*** Data provided ***
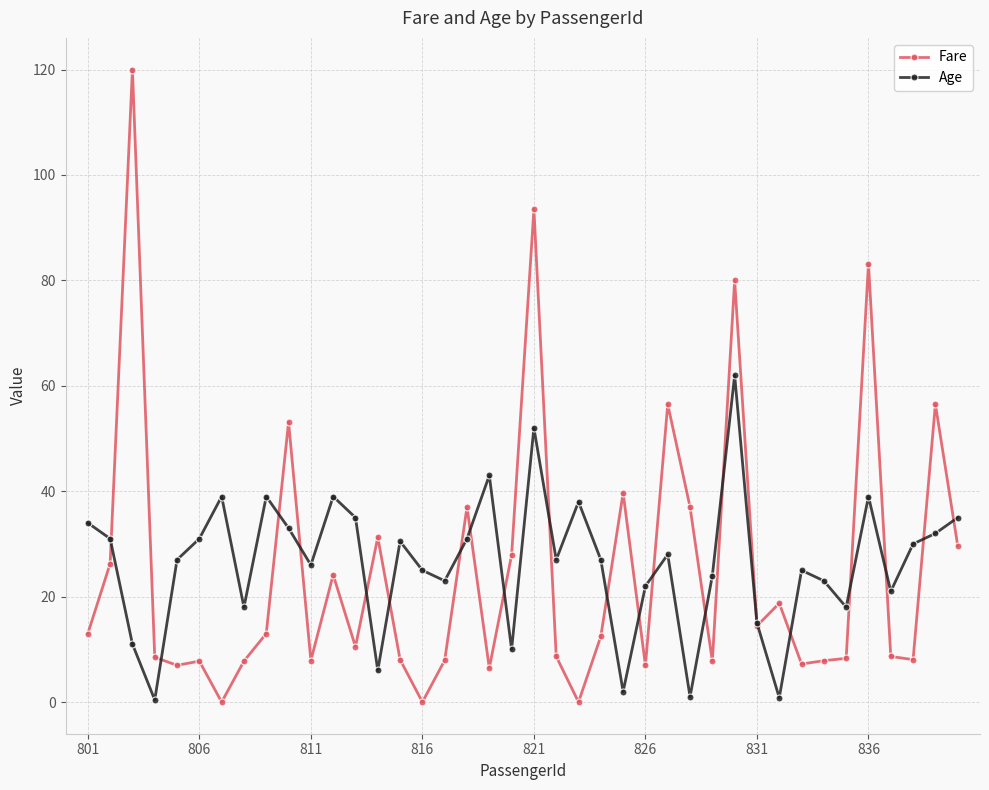

What is the value of the Fare point at the 11th from the left?

7.9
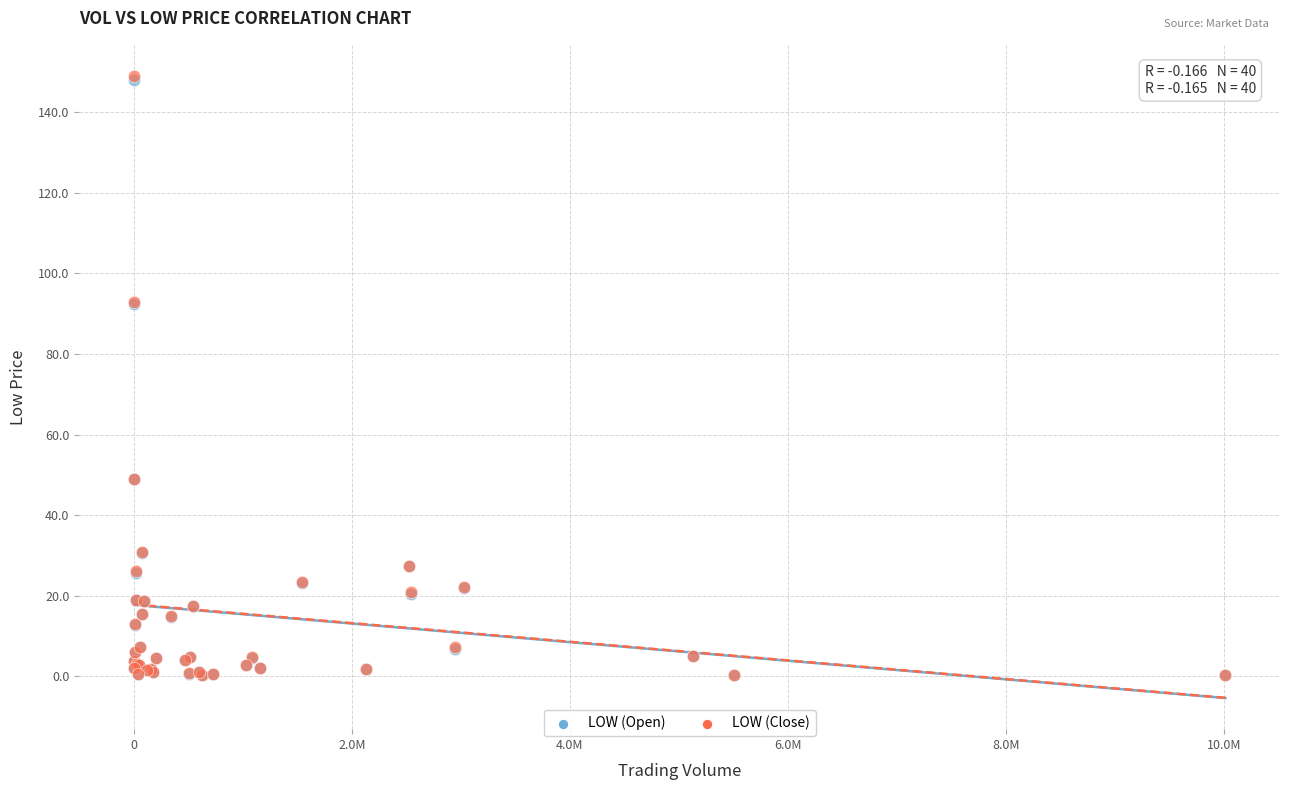

What are all the series names shown in the legend?

LOW (Open), LOW (Close)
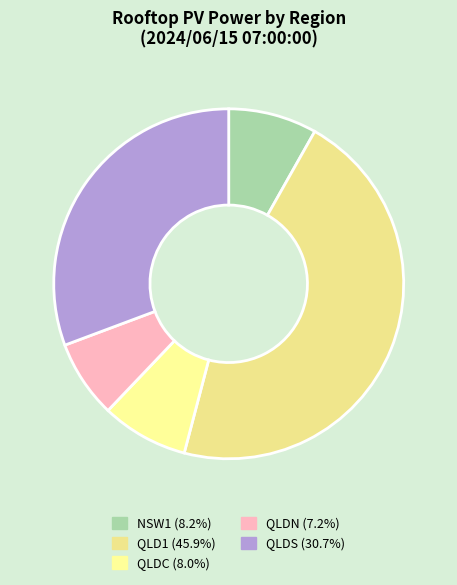

The QLD1 slice represents 46% of the pie. True or false?

True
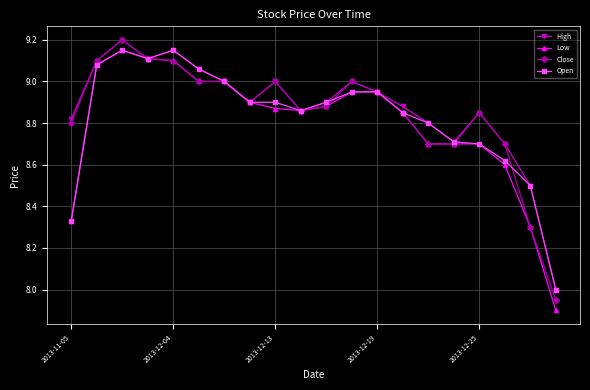

Is this an area chart (filled region under the line)?

No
***
The problem:
Please convert the material above into a JSON list of strings, one string per line, leaving out the blank lines and the pictures.

Exercise output:
[
  "What is the value of the Fare point at the 11th from the left?",
  "7.9",
  "What are all the series names shown in the legend?",
  "LOW (Open), LOW (Close)",
  "The QLD1 slice represents 46% of the pie. True or false?",
  "True",
  "Is this an area chart (filled region under the line)?",
  "No"
]